EXERCISE AIM » The listing that follows must be retyped exactly, without its pictures.

AVAILABLE DATA »

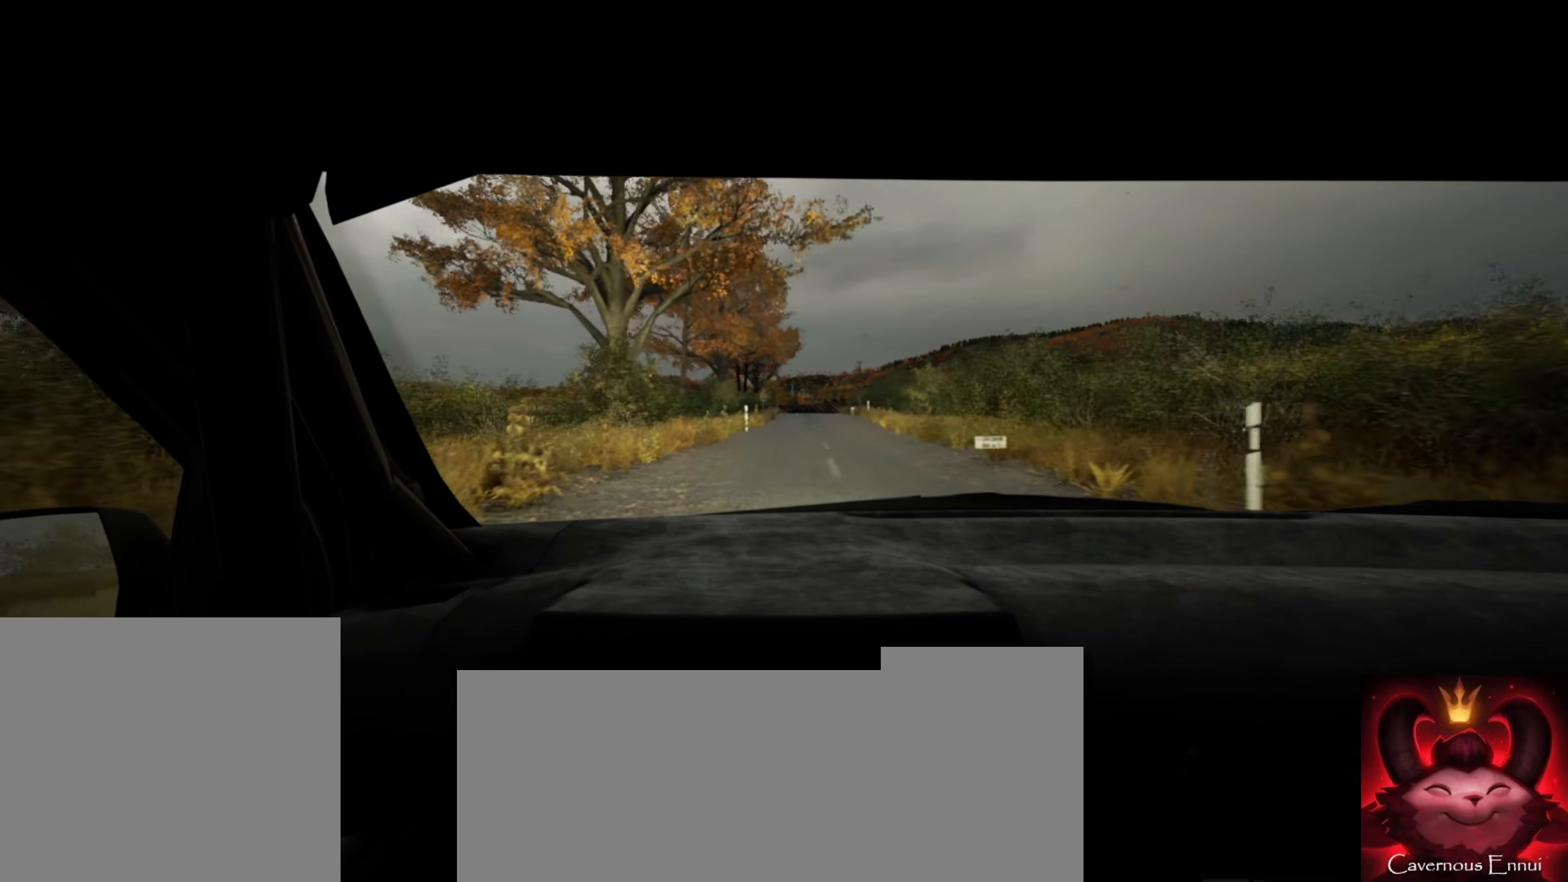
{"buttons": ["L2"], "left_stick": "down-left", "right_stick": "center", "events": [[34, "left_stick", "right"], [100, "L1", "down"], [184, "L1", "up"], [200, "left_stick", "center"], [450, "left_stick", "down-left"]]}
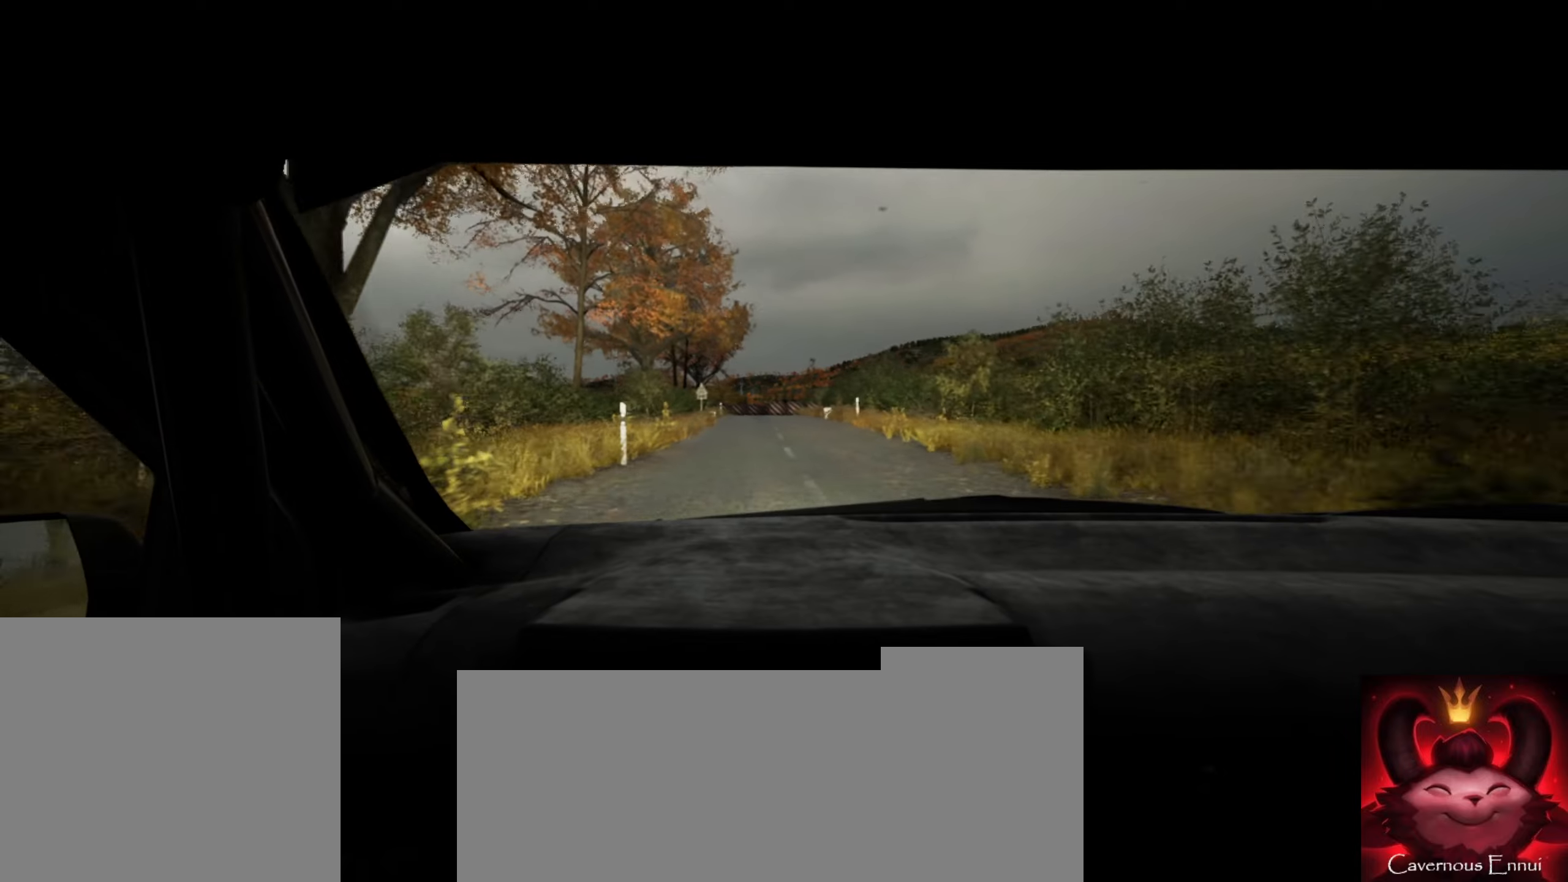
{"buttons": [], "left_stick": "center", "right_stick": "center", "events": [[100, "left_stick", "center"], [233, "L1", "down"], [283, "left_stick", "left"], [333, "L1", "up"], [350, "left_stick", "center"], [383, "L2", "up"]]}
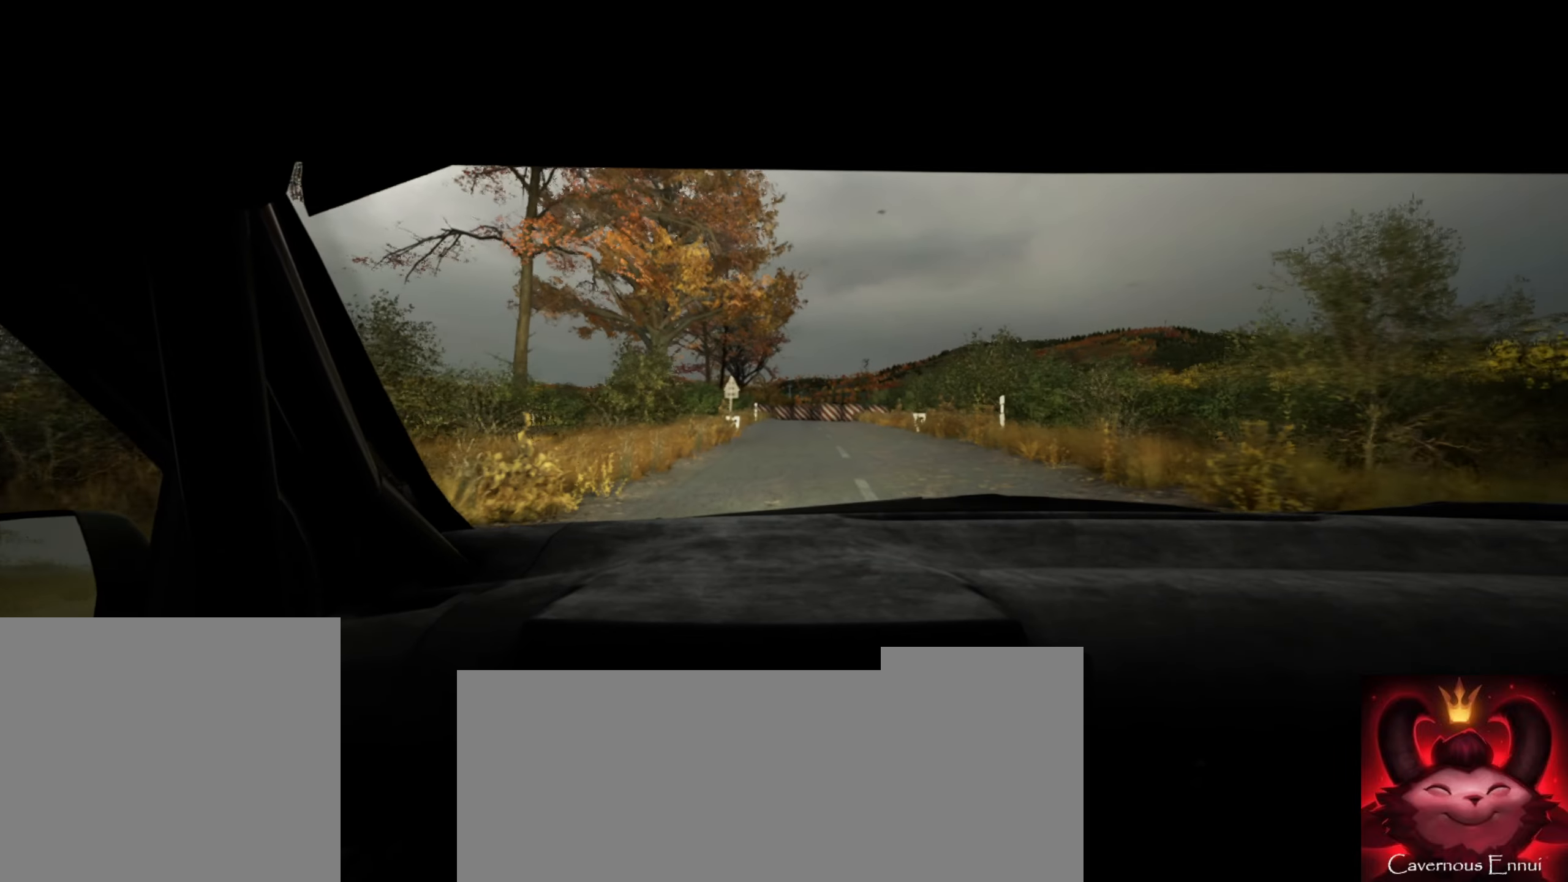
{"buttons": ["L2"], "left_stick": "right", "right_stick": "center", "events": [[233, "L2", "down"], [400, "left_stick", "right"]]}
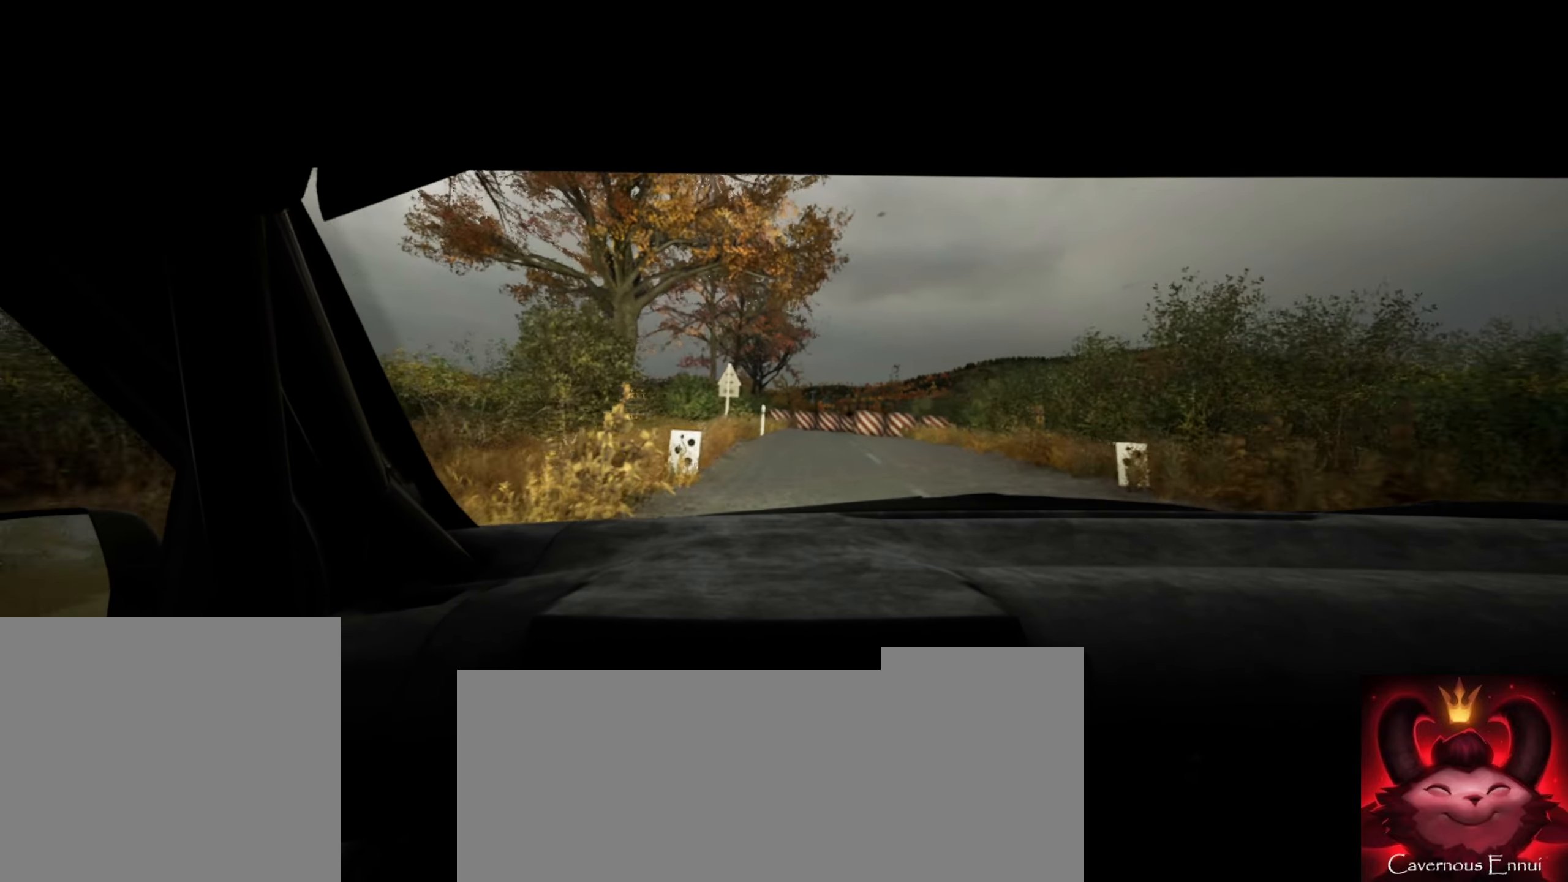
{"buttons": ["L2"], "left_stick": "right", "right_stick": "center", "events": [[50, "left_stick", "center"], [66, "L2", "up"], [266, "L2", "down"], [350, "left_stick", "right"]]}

THE ANSWER »
{"buttons": ["L2"], "left_stick": "down-left", "right_stick": "center", "events": [[34, "left_stick", "right"], [100, "L1", "down"], [184, "L1", "up"], [200, "left_stick", "center"], [450, "left_stick", "down-left"]]}
{"buttons": [], "left_stick": "center", "right_stick": "center", "events": [[100, "left_stick", "center"], [233, "L1", "down"], [283, "left_stick", "left"], [333, "L1", "up"], [350, "left_stick", "center"], [383, "L2", "up"]]}
{"buttons": ["L2"], "left_stick": "right", "right_stick": "center", "events": [[233, "L2", "down"], [400, "left_stick", "right"]]}
{"buttons": ["L2"], "left_stick": "right", "right_stick": "center", "events": [[50, "left_stick", "center"], [66, "L2", "up"], [266, "L2", "down"], [350, "left_stick", "right"]]}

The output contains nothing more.